__ACTIVITY__
Transcribe the text of all the material below verbatim, line for line, and leave the pictures out of your answer.

──────

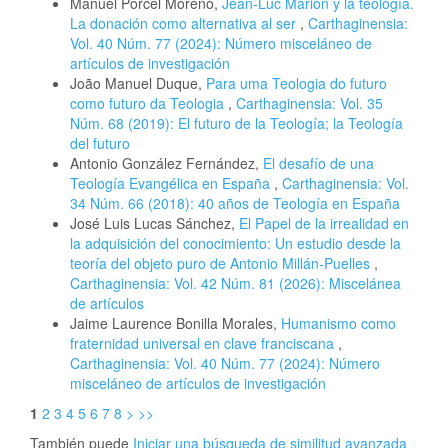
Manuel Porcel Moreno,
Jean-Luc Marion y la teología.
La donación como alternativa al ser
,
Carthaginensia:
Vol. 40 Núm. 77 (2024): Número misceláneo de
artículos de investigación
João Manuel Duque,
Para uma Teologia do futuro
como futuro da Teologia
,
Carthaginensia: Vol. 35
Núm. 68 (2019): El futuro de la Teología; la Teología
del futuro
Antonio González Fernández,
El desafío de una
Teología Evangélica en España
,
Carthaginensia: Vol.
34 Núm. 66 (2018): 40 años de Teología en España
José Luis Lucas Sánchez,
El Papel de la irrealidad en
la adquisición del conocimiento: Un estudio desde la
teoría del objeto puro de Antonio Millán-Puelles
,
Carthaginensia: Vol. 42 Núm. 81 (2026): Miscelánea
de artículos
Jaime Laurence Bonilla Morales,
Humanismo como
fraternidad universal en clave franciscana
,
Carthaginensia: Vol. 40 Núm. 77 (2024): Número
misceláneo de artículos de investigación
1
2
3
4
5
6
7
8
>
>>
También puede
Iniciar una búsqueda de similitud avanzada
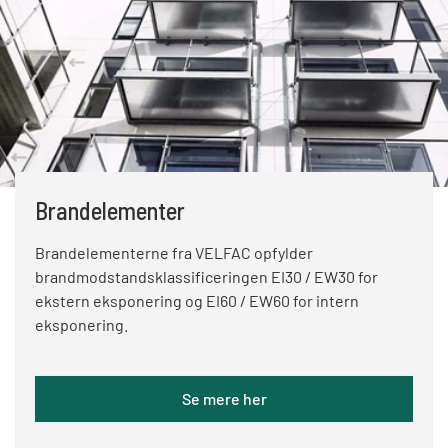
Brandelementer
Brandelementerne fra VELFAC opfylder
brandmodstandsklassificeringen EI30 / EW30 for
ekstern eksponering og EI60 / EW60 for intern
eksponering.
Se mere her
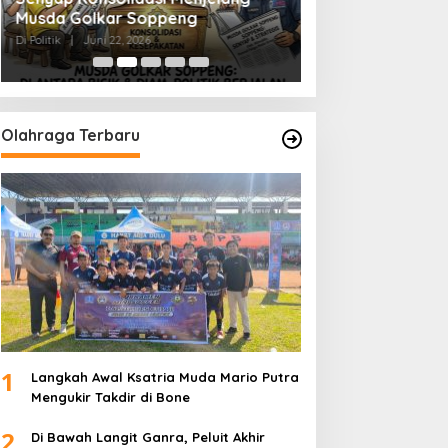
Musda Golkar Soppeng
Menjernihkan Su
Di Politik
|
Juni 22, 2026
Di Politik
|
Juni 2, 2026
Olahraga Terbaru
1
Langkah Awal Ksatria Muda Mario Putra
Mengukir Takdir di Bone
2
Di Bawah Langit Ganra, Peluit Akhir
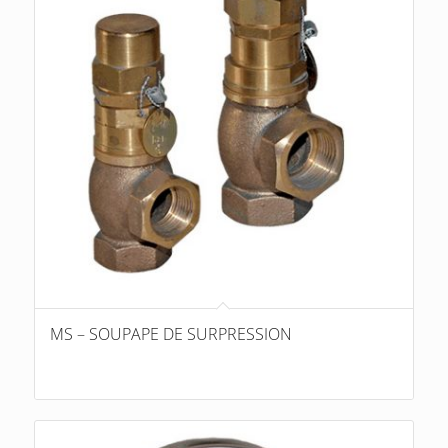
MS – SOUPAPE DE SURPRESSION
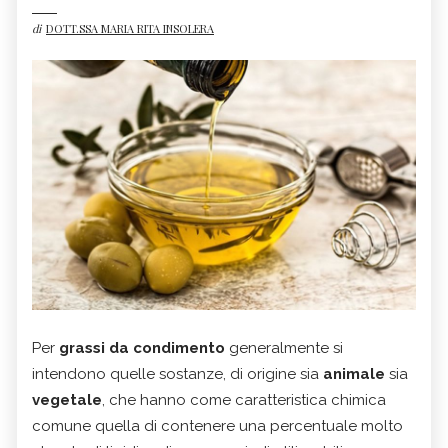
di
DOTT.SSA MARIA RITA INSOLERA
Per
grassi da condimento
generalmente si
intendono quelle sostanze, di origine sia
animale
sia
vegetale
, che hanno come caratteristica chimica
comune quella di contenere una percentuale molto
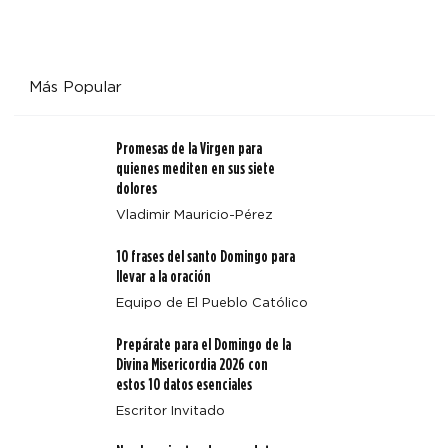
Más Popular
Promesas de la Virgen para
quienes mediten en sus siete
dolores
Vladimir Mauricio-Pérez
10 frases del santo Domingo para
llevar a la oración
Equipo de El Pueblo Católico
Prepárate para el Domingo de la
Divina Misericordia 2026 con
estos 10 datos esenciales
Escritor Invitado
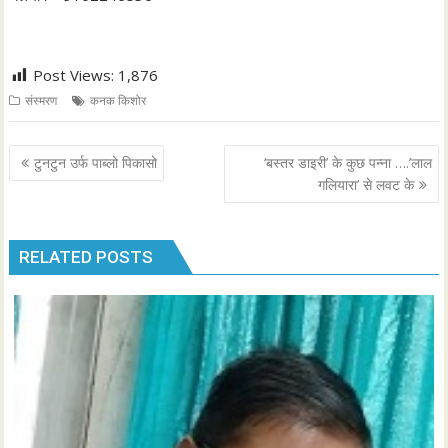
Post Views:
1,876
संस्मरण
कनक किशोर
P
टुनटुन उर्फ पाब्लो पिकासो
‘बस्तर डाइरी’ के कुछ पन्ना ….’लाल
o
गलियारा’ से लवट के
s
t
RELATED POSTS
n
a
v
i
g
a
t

──────

__TASK ANSWER__
Manuel Porcel Moreno,
Jean-Luc Marion y la teología.
La donación como alternativa al ser
,
Carthaginensia:
Vol. 40 Núm. 77 (2024): Número misceláneo de
artículos de investigación
João Manuel Duque,
Para uma Teologia do futuro
como futuro da Teologia
,
Carthaginensia: Vol. 35
Núm. 68 (2019): El futuro de la Teología; la Teología
del futuro
Antonio González Fernández,
El desafío de una
Teología Evangélica en España
,
Carthaginensia: Vol.
34 Núm. 66 (2018): 40 años de Teología en España
José Luis Lucas Sánchez,
El Papel de la irrealidad en
la adquisición del conocimiento: Un estudio desde la
teoría del objeto puro de Antonio Millán-Puelles
,
Carthaginensia: Vol. 42 Núm. 81 (2026): Miscelánea
de artículos
Jaime Laurence Bonilla Morales,
Humanismo como
fraternidad universal en clave franciscana
,
Carthaginensia: Vol. 40 Núm. 77 (2024): Número
misceláneo de artículos de investigación
1
2
3
4
5
6
7
8
>
>>
También puede
Iniciar una búsqueda de similitud avanzada
Brandelementer
Brandelementerne fra VELFAC opfylder
brandmodstandsklassificeringen EI30 / EW30 for
ekstern eksponering og EI60 / EW60 for intern
eksponering.
Se mere her
Musda Golkar Soppeng
Menjernihkan Su
Di Politik
|
Juni 22, 2026
Di Politik
|
Juni 2, 2026
Olahraga Terbaru
1
Langkah Awal Ksatria Muda Mario Putra
Mengukir Takdir di Bone
2
Di Bawah Langit Ganra, Peluit Akhir
MS – SOUPAPE DE SURPRESSION
di
DOTT.SSA MARIA RITA INSOLERA
Per
grassi da condimento
generalmente si
intendono quelle sostanze, di origine sia
animale
sia
vegetale
, che hanno come caratteristica chimica
comune quella di contenere una percentuale molto
Más Popular
Promesas de la Virgen para
quienes mediten en sus siete
dolores
Vladimir Mauricio-Pérez
10 frases del santo Domingo para
llevar a la oración
Equipo de El Pueblo Católico
Prepárate para el Domingo de la
Divina Misericordia 2026 con
estos 10 datos esenciales
Escritor Invitado
Post Views:
1,876
संस्मरण
कनक किशोर
P
टुनटुन उर्फ पाब्लो पिकासो
‘बस्तर डाइरी’ के कुछ पन्ना ….’लाल
o
गलियारा’ से लवट के
s
t
RELATED POSTS
n
a
v
i
g
a
t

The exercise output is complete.